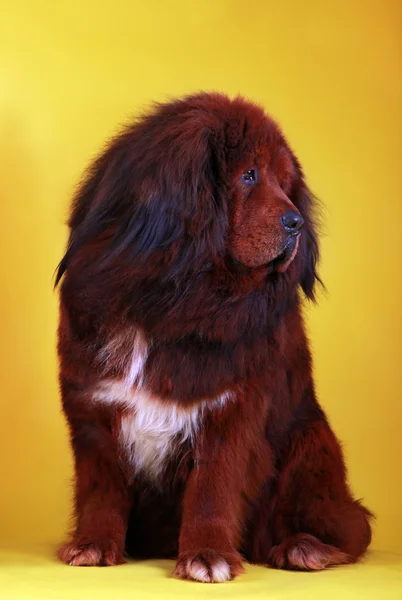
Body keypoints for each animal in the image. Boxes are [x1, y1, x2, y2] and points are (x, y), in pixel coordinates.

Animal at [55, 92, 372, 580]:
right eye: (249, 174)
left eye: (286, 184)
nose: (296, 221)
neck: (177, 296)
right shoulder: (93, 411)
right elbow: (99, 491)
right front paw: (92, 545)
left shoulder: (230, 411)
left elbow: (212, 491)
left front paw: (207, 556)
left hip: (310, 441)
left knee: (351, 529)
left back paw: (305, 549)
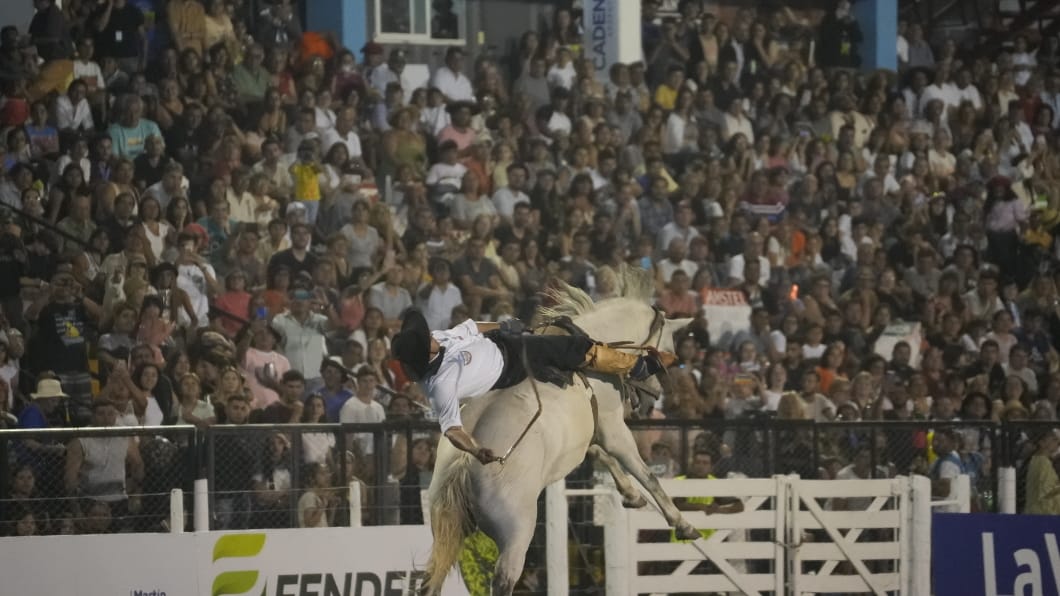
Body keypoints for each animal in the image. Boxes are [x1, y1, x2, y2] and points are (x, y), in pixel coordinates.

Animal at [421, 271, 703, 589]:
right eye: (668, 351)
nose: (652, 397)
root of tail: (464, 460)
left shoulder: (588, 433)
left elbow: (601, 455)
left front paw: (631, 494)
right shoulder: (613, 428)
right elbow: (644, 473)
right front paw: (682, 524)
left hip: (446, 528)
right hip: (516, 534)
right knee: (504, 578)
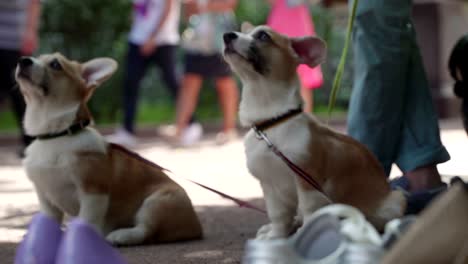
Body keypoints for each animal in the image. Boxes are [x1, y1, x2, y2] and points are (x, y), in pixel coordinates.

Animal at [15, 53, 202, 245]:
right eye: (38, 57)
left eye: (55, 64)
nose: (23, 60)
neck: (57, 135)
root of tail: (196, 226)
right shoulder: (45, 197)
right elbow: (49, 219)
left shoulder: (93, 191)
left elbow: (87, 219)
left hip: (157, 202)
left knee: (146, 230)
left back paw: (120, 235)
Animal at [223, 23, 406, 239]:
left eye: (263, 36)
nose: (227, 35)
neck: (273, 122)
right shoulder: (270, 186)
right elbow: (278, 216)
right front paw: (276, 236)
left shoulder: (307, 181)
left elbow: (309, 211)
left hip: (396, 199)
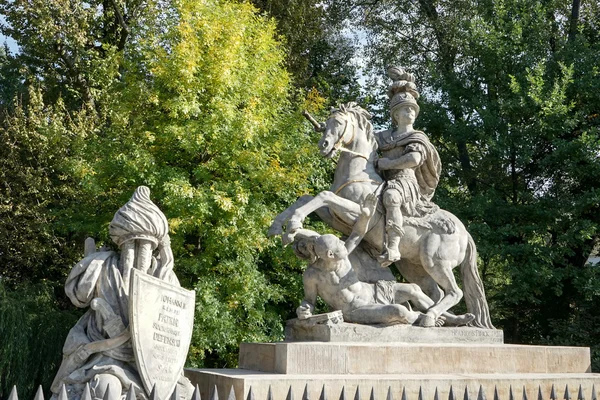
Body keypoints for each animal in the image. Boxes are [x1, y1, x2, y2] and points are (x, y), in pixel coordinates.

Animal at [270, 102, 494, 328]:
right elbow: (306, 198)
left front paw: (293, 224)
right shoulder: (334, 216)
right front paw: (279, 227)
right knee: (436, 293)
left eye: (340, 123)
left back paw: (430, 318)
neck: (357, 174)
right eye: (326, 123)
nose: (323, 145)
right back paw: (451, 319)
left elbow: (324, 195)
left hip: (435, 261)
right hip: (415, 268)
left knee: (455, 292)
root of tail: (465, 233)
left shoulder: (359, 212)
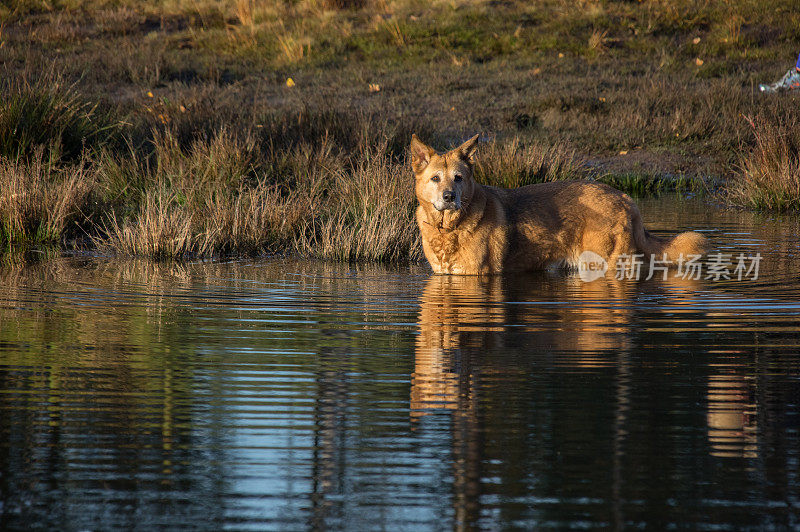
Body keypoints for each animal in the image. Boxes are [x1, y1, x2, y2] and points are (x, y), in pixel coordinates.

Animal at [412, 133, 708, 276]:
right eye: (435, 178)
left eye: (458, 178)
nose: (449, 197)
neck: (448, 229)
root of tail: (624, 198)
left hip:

> **THE TASK**
Please copy the lines above exactly as written, apart from any pictures.

> **RESPONSE BELOW**
Body keypoints for each animal in the image. Boxes are [x1, y1, x2, y2] and points are (x, y), in pixel coordinates.

Animal at [55, 92, 372, 580]:
right eye: (249, 174)
left eye: (286, 184)
nose: (296, 221)
neck: (177, 296)
right shoulder: (93, 411)
right elbow: (99, 491)
right front paw: (92, 545)
left shoulder: (230, 411)
left elbow: (212, 491)
left front paw: (207, 556)
left hip: (310, 441)
left knee: (351, 529)
left back paw: (305, 549)
Body keypoints for each animal in the image. Boxes are [x1, y1, x2, y2] and points are (x, y), in pixel coordinates.

Animal at [421, 271, 703, 589]:
right eye: (668, 351)
nose: (652, 397)
root of tail: (464, 460)
left shoulder: (588, 433)
left elbow: (601, 455)
left front paw: (631, 494)
right shoulder: (613, 428)
right elbow: (644, 473)
right front paw: (682, 524)
left hip: (446, 528)
right hip: (516, 534)
right knee: (504, 578)
Body keypoints for each animal in the image. Boxes are [x1, y1, x2, y2] and points are (x, y), in pixel coordinates.

Animal at [15, 53, 202, 245]:
right eye: (38, 57)
left eye: (55, 64)
nose: (23, 60)
neck: (57, 135)
root of tail: (196, 226)
right shoulder: (45, 197)
right elbow: (49, 219)
left shoulder: (93, 191)
left elbow: (87, 219)
left hip: (157, 202)
left knee: (146, 230)
left back paw: (120, 235)
Animal at [223, 23, 406, 239]:
left eye: (263, 36)
nose: (227, 35)
neck: (273, 122)
right shoulder: (270, 186)
right elbow: (278, 216)
right front paw: (276, 236)
left shoulder: (307, 181)
left elbow: (309, 211)
left hip: (396, 199)
Body keypoints for each animal in the image. Boxes are [x1, y1, x2, y2] and points are (x, y), in pixel coordinates.

Animal at [270, 102, 494, 328]:
right elbow: (306, 198)
left front paw: (293, 224)
right shoulder: (334, 216)
right front paw: (279, 227)
right knee: (436, 293)
left eye: (340, 123)
left back paw: (430, 318)
neck: (357, 174)
right eye: (326, 123)
nose: (323, 145)
right back paw: (451, 319)
left elbow: (324, 195)
left hip: (435, 261)
right hip: (415, 268)
left knee: (455, 292)
root of tail: (465, 233)
left shoulder: (359, 212)
Body keypoints for each animal in the image. Boxes are [x1, y1, x2, y2] and points are (x, y), in pixel coordinates.

Animal at [412, 133, 708, 276]:
right eye: (435, 178)
left eye: (458, 178)
nose: (449, 197)
neck: (448, 229)
root of tail: (624, 198)
left hip:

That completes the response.